Comment évaluez-vous le bilan de votre association ? De nouveaux talents voient-ils le jour ?

Nous avons deux ans et demi. Au départ, nous étions 80 et nous voilà près de 200 et nous rassemblons 75 % du métier. Il faut dire aussi que, dans les années 80, il n’y avait guère qu’une dizaine de personnes qui travaillaient dans le secteur. Maintenant, il y a beaucoup plus de monde parce qu’il y a, chez les annonceurs, une volonté d’avoir des voix nouvelles.
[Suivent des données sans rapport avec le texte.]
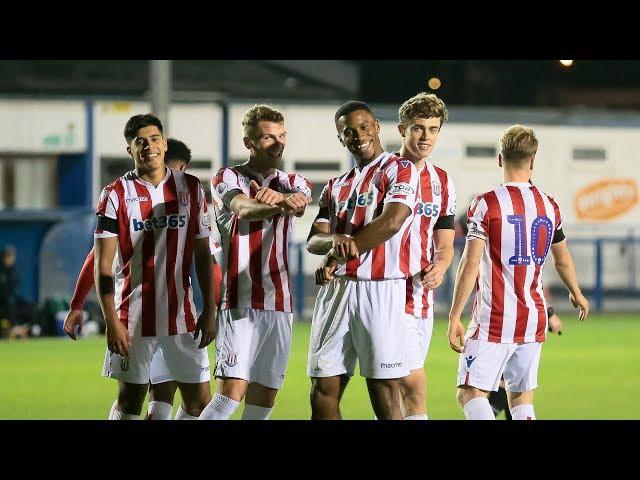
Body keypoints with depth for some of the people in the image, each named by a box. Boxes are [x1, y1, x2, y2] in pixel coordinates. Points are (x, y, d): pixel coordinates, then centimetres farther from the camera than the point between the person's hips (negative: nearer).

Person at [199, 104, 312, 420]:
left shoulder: (293, 183, 14)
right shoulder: (227, 179, 2)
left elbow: (302, 201, -12)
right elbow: (243, 208, -22)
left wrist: (279, 196, -38)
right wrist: (280, 205, -45)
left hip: (279, 305, 4)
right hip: (239, 302, -4)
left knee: (263, 400, 3)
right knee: (231, 393, -17)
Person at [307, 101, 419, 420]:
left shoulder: (399, 170, 2)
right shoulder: (336, 187, 21)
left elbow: (391, 222, -14)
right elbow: (313, 240, 10)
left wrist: (340, 254, -11)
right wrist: (334, 242, -15)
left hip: (380, 288, -6)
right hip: (335, 288, 6)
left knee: (385, 396, -7)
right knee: (323, 393, 4)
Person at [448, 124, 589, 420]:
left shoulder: (487, 204, -9)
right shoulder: (549, 206, 7)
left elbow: (470, 265, -13)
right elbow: (563, 260, 22)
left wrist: (454, 317, -8)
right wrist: (577, 295, 41)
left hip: (494, 321, -5)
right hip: (534, 319, 5)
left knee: (470, 393, -5)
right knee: (521, 398, 13)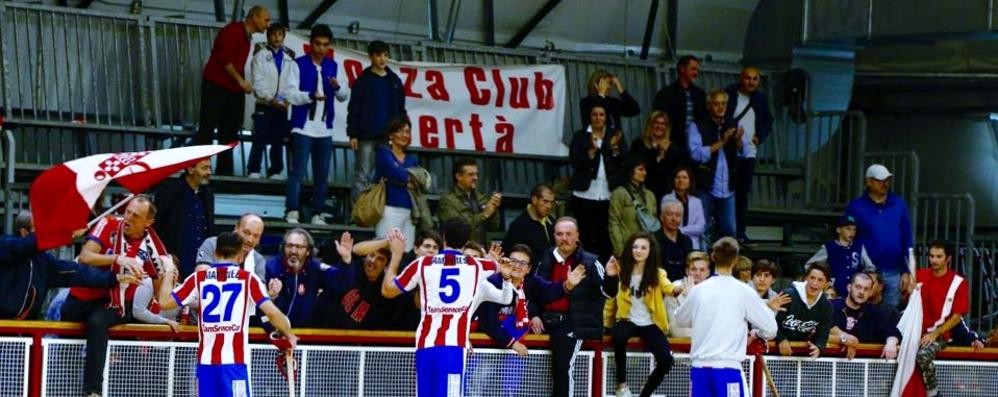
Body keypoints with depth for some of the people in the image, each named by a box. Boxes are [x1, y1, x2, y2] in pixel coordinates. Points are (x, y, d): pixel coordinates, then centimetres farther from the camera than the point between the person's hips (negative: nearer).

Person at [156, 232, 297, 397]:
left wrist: (168, 271, 23)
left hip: (206, 360, 3)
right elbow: (272, 312, -6)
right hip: (234, 361, -3)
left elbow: (164, 302, 8)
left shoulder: (199, 278, 6)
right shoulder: (247, 279, 0)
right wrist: (289, 335, 11)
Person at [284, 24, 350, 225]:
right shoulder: (299, 64, -3)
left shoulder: (333, 66, 11)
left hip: (325, 129, 5)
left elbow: (345, 96, 11)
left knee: (322, 175, 7)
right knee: (298, 171, -10)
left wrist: (337, 87, -12)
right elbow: (291, 94, -11)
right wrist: (311, 96, -29)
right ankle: (291, 212, -13)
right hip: (303, 127, -5)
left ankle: (317, 214, 13)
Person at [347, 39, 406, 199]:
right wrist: (353, 134, -7)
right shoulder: (363, 80, 2)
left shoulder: (394, 81, 12)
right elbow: (353, 109, -1)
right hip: (366, 137, -3)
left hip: (389, 137, 3)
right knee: (363, 175, -4)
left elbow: (401, 109, 16)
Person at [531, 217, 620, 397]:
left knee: (562, 366, -19)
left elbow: (608, 292, -6)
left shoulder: (590, 262, -1)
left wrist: (611, 276, -27)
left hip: (573, 323, -5)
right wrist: (535, 314, 7)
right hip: (547, 320, 5)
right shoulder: (546, 261, 13)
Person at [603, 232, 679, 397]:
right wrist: (605, 323, 1)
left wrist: (676, 290, -46)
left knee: (666, 359, -22)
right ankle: (622, 383, -17)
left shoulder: (657, 273, -1)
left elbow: (666, 287, -22)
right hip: (628, 321, 0)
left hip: (650, 324, 1)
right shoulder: (621, 271, 1)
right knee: (619, 336, -37)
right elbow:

Nous sommes aussi à l’écoute de ce phénomène et nous avons de nouveaux talents qui rentrent dans l’association, même s’ils sont parfois en dessous des critères.

Propos recueillis par Serge PLÉNIER

Les adhérents s’engagent :

  • à veiller à ce que les contrats de travail qui les lient au producteur mentionnent leur statut d’artiste-interprète et de comédien(ne), quel que soit le type d’enregistrement sonore (voix off, doublage, documentaires….)
  • à veiller à ce que les contrats de travail distinguent la prestation sonore, des droits d’utilisation, ces derniers faisant l’objet d’une rémunération distincte par mode d’exploitation prévu, pour une durée donnée, et pour des territoires définis.
  • à respecter les rémunérations d’usage en vigueur dans la profession ainsi que l’accord national des salaires du doublage et les rémunérations Dad-R associés. -à ne pas faire la promotion et la commercialisation du home-studio sur internet.
  • à diffuser cette charte pour consolider et encourager la professionnalisation de leurs métiers et le respect de leurs conditions de travail.